Seeing the need to reduce disparities in health care, Johannes started working on the project years ago. In 2010, the territory was successful in its application for a federal grant of $693,000 for the units and to equip and operate them. The money came from the Health Resources Services Administration of the U.S. Department of Health and Human Services.

Then the local government contracted with Life Line Mobile, Inc., a company based in Cincinnati, Ohio, with extensive experience in building medical vans. Johannes said she learned a lot as she and others worked to supply Life Line with the proper specifications for the Virgin Islands. She got a lot of guidance from the Virgin Islands Territorial Emergency Management Agency and both vehicles were designed to handle mountainous terrain.

Johannes said the department even was involved in choosing the tire size, whether to go diesel or with gasoline (it decided on gas) and picking a color scheme – gold and blue, with the VI government seal “and I specifically wanted the V.I. flag” on the vehicles.

At 38 feet in length and with a height of 13 feet, the vehicles are cumbersome on St. John, she said, but they have been traversing the two larger islands. The Division of Community Health has direct responsibility for the outreach program.

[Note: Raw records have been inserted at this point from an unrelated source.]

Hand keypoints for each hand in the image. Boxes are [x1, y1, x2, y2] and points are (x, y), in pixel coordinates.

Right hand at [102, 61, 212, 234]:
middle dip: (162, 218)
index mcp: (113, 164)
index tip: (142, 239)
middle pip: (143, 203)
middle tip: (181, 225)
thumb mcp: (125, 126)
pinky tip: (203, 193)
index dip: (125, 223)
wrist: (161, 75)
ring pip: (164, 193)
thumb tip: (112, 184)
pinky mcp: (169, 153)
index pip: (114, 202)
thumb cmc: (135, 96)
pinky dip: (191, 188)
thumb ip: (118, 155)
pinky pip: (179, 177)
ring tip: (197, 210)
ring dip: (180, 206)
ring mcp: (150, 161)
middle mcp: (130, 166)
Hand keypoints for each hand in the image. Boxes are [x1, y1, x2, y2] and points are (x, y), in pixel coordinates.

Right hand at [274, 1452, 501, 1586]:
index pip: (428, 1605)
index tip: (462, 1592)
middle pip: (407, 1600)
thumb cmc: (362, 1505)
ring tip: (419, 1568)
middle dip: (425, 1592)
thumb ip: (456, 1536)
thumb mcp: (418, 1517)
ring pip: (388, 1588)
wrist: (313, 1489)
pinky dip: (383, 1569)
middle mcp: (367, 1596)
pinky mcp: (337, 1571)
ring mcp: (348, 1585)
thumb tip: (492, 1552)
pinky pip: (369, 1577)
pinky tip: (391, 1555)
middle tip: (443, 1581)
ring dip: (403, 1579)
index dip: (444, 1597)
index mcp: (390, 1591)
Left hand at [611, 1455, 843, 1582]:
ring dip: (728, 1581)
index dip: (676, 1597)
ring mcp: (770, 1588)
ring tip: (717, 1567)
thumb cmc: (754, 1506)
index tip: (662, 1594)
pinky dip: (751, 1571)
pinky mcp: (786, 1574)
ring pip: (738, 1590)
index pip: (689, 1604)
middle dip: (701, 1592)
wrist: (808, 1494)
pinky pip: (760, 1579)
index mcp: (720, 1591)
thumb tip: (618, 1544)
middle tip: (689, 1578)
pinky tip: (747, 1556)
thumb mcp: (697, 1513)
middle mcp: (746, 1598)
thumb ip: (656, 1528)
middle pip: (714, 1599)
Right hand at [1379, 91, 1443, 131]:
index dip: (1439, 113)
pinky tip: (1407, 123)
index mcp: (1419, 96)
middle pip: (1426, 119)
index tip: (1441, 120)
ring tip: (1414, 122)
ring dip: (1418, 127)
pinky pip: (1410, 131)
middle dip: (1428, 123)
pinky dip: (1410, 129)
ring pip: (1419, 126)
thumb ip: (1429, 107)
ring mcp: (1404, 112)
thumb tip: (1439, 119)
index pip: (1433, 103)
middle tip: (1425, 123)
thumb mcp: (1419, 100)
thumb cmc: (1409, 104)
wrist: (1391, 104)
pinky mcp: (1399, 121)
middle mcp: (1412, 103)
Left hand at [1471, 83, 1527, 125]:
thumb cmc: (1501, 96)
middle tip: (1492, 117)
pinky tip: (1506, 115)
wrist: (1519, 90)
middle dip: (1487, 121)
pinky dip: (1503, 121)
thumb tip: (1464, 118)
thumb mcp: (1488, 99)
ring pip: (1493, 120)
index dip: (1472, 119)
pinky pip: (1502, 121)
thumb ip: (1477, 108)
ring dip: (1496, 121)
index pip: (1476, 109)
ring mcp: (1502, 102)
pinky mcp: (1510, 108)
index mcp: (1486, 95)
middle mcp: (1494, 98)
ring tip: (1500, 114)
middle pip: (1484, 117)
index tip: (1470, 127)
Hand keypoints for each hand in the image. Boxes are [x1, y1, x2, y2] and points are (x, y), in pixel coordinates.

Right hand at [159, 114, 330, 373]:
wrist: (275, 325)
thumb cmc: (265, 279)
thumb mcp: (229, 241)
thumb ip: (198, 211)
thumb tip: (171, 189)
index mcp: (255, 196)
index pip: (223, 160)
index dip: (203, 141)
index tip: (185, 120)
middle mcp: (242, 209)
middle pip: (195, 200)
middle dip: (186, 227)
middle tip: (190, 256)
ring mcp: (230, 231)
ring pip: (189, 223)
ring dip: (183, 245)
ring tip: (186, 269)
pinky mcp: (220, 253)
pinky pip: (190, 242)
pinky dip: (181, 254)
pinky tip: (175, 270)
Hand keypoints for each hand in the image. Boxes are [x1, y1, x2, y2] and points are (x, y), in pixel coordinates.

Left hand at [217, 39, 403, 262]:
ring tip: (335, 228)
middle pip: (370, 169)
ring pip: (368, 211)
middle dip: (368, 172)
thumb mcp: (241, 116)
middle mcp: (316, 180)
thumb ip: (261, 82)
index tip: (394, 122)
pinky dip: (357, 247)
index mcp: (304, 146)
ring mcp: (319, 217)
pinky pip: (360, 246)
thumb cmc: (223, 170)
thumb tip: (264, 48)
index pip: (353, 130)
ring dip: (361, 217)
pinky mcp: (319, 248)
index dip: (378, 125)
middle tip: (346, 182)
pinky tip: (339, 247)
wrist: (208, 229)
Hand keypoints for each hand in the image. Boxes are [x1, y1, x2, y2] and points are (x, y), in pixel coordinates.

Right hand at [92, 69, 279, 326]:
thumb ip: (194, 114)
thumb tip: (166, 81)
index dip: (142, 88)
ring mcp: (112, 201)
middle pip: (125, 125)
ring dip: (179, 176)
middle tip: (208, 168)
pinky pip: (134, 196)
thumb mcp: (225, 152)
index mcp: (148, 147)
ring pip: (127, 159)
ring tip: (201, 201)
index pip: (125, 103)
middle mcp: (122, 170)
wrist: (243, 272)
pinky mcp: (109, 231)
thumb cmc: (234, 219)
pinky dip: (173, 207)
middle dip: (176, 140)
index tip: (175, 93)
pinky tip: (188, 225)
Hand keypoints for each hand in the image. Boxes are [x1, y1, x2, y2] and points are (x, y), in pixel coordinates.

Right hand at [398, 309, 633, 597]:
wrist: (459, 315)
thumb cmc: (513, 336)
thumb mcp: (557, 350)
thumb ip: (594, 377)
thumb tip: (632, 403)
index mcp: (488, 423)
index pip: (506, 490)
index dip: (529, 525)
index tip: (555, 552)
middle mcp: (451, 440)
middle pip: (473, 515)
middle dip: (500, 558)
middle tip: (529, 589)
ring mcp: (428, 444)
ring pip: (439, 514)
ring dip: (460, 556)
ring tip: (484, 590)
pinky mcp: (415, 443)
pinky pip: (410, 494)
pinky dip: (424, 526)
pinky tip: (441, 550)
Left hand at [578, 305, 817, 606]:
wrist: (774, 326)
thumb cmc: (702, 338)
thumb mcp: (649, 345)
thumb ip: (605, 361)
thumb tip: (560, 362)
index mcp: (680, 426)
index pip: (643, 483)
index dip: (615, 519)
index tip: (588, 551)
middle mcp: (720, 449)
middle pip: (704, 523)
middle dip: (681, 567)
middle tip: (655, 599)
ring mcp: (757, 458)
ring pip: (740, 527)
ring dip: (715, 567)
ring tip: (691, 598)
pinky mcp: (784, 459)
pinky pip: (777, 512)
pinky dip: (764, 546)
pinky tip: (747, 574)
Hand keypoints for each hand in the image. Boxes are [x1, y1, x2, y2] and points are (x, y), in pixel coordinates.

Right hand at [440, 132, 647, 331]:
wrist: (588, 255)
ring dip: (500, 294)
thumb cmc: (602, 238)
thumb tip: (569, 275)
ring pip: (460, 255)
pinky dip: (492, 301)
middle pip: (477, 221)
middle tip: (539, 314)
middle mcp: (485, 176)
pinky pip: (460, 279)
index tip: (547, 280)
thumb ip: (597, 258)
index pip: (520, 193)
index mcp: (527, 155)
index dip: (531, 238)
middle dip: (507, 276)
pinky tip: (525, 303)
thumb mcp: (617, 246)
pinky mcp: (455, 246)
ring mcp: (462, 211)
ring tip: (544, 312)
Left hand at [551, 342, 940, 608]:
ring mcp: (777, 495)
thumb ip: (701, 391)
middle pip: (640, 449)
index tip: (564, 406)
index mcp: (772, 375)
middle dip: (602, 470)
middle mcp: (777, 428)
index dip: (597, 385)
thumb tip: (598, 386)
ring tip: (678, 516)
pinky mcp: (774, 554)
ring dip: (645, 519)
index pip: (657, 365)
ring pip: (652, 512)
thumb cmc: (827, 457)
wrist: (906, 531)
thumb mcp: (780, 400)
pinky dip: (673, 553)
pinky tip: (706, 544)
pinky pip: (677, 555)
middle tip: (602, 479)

All together, including bureaucratic delays, “it took four years” to get the mobile clinics from idea to reality, she said.

“When they finally landed down in the container port, I was happy,” Johannes said. But “the great accomplishment” will come when there is sufficient staff to operate them daily. “For that, I’m researching” for more grant money.

In the meantime, LeBron said, the department is partnering with the nursing program at the University of the Virgin Islands and with the physician’s assistant program of Barry University to augment the mobile outreach staff with medical students.